I am not denying that this is the case for the EG paper implementation. I am just saying that it is not a real problem for the implementation presented in the TOG paper. 3.5x (/4) is the average (we get to 4x with hyper threading) for the scene tested, not the best case.Unfortunately, there is definitely a scaling problem for incoherent rays.
For instance, for the conference scene we have:
1 thread 8 threads speed-up
TOG paper 2011 (i7 3.GHz) 1.1 MR/s 5.5 MR/s 4.23x
EG paper 2012 (i7 3.2GHz) 1.7 MR/s 6.2 MR/s 3.64x
Keep in mind as well that the partition scheme is not the same, and this may have some consequences on the behaviour of the two implementations. I think that BVHs are more prone to variability according to the scene, though they have advantages as well that can't be denied.
On my Sandy Bridge laptop, performances are noticeably better than on my I7-920. By the way, is the turbo-mode BIOS de-activated in the benchmarks provided in this EG paper?
Swapping indices works well for coherent rays, but performs consistently worse for incoherent rays because of the poor cache utilization.
Incoherent rays are for sure less efficient when talking of cache utilization. I have no exact idea of how bad it is, but poor will have to be quantified in further research and I believe that prefetching actually does a very good job at sorting out the issue you mentioned! By the way, would you know why 8 bounce tests perform usually better than 1 bounce tests in the EG paper?

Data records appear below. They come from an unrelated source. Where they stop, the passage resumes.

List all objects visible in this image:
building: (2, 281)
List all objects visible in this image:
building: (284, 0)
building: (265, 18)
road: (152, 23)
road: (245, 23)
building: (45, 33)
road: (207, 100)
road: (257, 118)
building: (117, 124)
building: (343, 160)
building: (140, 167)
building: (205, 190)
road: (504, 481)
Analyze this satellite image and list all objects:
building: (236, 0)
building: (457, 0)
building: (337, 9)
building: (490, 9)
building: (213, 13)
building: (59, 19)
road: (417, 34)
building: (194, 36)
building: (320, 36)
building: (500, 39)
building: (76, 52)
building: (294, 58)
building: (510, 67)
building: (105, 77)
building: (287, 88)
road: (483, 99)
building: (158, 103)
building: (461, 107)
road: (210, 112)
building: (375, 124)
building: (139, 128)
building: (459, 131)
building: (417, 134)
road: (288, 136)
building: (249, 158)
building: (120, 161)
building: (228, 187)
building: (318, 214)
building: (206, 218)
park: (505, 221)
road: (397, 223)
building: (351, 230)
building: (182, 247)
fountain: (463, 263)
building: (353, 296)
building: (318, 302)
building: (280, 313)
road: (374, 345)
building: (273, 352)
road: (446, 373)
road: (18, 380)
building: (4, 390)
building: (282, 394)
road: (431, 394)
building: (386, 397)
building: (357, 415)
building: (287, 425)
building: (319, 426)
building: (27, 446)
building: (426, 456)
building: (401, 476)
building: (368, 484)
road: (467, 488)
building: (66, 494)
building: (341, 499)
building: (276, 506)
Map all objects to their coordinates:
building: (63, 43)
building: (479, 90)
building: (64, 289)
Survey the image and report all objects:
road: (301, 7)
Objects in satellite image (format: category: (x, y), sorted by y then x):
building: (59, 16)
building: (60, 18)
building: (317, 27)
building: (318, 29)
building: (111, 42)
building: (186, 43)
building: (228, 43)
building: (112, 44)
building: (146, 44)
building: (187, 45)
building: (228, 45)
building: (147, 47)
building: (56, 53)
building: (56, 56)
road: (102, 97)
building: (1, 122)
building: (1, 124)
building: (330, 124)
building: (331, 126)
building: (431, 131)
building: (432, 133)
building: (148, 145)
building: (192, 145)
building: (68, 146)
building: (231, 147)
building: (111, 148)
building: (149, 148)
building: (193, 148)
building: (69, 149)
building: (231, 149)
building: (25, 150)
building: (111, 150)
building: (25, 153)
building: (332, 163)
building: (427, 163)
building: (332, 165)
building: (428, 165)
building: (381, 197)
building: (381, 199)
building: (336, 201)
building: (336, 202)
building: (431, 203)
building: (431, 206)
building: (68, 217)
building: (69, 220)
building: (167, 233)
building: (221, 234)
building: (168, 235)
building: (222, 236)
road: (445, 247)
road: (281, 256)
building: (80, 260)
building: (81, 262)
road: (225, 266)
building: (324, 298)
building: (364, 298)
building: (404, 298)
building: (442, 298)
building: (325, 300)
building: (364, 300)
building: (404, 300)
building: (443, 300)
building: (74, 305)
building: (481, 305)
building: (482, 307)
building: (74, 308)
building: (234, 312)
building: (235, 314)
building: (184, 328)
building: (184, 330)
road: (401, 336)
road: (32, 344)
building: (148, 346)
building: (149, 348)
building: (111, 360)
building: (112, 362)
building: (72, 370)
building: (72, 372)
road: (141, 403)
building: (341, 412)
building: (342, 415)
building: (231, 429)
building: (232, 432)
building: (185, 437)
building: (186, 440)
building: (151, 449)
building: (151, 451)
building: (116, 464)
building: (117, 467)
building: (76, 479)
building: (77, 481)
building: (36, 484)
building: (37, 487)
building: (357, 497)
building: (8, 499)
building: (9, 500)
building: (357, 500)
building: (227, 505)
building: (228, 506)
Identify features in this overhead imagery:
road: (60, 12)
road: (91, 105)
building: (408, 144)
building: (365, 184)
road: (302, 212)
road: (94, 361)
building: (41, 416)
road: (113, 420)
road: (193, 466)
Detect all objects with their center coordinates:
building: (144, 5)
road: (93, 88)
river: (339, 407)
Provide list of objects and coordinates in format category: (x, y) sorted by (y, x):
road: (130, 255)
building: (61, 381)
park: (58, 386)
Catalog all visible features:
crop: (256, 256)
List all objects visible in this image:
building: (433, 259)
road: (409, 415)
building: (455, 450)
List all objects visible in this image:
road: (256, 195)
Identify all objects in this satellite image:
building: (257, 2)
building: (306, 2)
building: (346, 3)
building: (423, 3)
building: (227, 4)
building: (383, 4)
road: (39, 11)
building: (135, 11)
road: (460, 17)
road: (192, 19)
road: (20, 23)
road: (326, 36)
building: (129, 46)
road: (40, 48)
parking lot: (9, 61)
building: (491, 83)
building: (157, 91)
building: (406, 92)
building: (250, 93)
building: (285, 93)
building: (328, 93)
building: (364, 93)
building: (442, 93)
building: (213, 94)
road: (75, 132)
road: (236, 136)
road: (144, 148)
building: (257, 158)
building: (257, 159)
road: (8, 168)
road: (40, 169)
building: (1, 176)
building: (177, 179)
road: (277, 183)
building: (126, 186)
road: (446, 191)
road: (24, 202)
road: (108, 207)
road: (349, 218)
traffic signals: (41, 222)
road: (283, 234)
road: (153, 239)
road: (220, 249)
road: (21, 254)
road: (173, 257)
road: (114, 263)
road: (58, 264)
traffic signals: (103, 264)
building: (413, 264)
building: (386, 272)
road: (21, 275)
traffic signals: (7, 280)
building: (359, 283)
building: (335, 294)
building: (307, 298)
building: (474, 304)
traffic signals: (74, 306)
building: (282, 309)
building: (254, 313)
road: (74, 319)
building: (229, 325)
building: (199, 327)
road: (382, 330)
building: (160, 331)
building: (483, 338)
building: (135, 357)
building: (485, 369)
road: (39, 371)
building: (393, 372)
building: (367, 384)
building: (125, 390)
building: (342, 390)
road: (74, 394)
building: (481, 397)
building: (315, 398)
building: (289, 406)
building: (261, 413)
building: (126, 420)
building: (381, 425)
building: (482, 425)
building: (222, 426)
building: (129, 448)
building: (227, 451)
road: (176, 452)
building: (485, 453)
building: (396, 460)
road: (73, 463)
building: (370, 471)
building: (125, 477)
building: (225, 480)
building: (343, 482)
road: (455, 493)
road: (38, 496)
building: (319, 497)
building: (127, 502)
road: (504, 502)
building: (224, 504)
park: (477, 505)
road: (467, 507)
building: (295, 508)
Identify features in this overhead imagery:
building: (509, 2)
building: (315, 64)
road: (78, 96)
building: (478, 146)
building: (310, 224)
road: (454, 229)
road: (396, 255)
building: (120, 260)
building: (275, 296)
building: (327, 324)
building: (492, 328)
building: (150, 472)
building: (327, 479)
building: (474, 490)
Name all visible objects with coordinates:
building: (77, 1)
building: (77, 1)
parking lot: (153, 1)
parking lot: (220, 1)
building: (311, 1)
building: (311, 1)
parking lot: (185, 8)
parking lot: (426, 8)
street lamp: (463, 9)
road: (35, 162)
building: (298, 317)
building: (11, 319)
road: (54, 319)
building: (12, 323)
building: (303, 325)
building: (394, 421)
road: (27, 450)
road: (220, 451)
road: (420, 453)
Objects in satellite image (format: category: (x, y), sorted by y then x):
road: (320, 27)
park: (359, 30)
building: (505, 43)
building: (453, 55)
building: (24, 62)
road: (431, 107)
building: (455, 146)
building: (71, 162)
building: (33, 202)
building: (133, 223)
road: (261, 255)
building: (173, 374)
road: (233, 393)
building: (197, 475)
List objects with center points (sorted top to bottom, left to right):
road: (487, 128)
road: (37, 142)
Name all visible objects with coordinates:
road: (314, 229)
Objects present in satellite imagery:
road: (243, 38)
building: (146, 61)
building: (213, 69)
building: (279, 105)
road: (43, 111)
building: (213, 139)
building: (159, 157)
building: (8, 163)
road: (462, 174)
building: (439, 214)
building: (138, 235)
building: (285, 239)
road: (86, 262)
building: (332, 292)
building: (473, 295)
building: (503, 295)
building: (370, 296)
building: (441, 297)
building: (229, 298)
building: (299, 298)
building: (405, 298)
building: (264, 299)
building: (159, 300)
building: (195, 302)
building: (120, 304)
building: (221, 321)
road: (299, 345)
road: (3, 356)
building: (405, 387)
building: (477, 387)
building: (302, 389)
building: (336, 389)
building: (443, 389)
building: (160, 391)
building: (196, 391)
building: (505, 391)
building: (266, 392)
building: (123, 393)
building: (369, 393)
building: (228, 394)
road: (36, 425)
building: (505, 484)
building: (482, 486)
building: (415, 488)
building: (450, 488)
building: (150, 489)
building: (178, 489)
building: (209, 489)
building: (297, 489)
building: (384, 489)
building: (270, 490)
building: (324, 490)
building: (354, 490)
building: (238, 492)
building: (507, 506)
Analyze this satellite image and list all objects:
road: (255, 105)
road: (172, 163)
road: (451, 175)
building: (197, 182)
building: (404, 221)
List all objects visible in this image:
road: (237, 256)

Other publications seem to show a different trend.
Overall, writing large chunk of data in a linear list is not efficient either when compared to just swapping indices and it is clear that it increases the bandwidth by much.
In conclusion, I guess we can conclude that there is a choice to make on whether we want to favor single-threaded or multi-threaded applications with good scaling.